On Fri, Jan 02, 2026 at 10:45:29AM +0100, Jakub Jelinek wrote:
> Seems we already do support the gnu_inline extern inline behavior for
> namespace scope functions as well as member functions if just
> declared constexpr and gnu_inline inside of the class and defined
> extern constexpr right after the class (but the dtor if any needs to be
> defined first), e.g. -O2
Actually, I was wrong, as documented for C++ [[gnu::gnu_inline]] doesn't
even need the extern keyword.
So:
[[gnu::gnu_inline]] constexpr inline int foo (int x) { return x + 42; }
static_assert (foo (0) == 42);
int bar (int x) { return foo (x); }
auto p = &foo;
struct S {
[[gnu::gnu_inline]] constexpr inline int qux (int x) { return x + 42; }
[[gnu::gnu_inline]] constexpr inline virtual int garply (int x) { return x +
43; }
[[gnu::gnu_inline]] constexpr inline virtual ~S () {}
};
static_assert (S {}.qux (0) == 42);
static_assert (S {}.garply (0) == 43);
int freddy (S s, int x) { return s.qux (x); }
int corge (S s, int x) { return s.garply (x); }
auto q = &S::qux;
int plugh (S &s, int x) { return s.garply (x); }
//S s;
already works the intended way except for key method and the question how to
cleanly define the out-of-line copy of it.

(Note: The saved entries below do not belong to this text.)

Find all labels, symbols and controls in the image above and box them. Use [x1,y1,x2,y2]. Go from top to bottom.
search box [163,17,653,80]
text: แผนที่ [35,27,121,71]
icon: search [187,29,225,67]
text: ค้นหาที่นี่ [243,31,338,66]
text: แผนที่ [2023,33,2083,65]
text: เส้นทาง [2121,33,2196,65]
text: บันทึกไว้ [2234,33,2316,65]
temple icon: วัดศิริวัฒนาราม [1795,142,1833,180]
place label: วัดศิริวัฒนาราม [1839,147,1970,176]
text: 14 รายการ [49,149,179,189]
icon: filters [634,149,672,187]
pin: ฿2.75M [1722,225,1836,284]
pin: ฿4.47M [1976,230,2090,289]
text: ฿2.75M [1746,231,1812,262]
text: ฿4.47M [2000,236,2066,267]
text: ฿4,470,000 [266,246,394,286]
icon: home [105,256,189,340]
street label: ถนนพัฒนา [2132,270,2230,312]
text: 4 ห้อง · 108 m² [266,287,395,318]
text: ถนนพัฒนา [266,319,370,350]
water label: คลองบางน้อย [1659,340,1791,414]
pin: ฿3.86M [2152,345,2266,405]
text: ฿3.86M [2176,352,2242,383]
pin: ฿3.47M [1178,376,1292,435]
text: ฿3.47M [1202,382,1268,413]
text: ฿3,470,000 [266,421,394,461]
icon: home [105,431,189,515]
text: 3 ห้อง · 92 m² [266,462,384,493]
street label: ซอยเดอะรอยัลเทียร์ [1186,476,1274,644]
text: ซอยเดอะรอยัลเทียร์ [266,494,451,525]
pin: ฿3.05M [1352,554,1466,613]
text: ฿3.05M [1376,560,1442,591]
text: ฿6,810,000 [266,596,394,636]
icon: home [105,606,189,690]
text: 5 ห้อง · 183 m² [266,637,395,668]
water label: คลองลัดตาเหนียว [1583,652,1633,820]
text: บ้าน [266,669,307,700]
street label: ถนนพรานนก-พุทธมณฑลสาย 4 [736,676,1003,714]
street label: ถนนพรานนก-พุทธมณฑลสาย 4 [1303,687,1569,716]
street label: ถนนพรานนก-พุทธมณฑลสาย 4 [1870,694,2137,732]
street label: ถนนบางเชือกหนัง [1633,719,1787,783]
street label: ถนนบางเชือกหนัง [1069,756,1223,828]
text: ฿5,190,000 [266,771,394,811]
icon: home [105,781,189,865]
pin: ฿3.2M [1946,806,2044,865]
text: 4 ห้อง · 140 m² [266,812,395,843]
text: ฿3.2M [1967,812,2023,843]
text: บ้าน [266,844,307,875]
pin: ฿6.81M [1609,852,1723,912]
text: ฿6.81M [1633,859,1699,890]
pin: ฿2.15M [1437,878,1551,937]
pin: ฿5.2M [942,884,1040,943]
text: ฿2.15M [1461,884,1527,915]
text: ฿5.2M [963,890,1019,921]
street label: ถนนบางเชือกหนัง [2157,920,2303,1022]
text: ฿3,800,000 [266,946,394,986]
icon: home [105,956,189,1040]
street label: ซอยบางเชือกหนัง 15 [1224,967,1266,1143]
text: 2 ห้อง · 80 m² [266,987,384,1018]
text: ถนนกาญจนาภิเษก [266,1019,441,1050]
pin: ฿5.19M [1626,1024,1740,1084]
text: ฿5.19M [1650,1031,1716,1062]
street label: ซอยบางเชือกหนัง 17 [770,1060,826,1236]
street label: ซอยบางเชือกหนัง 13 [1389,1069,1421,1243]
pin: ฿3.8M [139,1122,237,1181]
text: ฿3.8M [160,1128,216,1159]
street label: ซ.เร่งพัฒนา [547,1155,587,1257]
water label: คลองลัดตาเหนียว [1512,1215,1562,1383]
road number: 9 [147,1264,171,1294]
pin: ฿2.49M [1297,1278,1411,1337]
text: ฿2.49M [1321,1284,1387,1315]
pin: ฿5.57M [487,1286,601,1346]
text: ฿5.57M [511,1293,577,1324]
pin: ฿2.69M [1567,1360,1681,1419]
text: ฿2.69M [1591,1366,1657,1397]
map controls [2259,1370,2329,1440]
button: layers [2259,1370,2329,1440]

For the key method, if people don't use gnu_inline attribute on virtual
methods in the wild perhaps we could just allow virtual methods with
gnu_inline attribute to be key methods. Because if people used it in the
wild, it wouldn't work very well before.
struct T {
[[gnu::gnu_inline]] virtual inline int garply (int x) { return x + 43; }
[[gnu::gnu_inline]] virtual inline ~T () {}
};
T t;
Without the explicit inline (or constexpr) keyword we get warnings:
/tmp/05.C:2:48: warning: ‘gnu_inline’ attribute ignored [-Wattributes]
2 | [[gnu::gnu_inline]] virtual int garply (int x) { return x + 43; }
| ^
/tmp/05.C:3:35: warning: ‘gnu_inline’ attribute ignored [-Wattributes]
3 | [[gnu::gnu_inline]] virtual ~T () {}
| ^
and with inline or constexpr we get the vtable/rtti emitted in the current
TU, but those refer to the methods that need to be defined somewhere else
with no clean way to define those right now.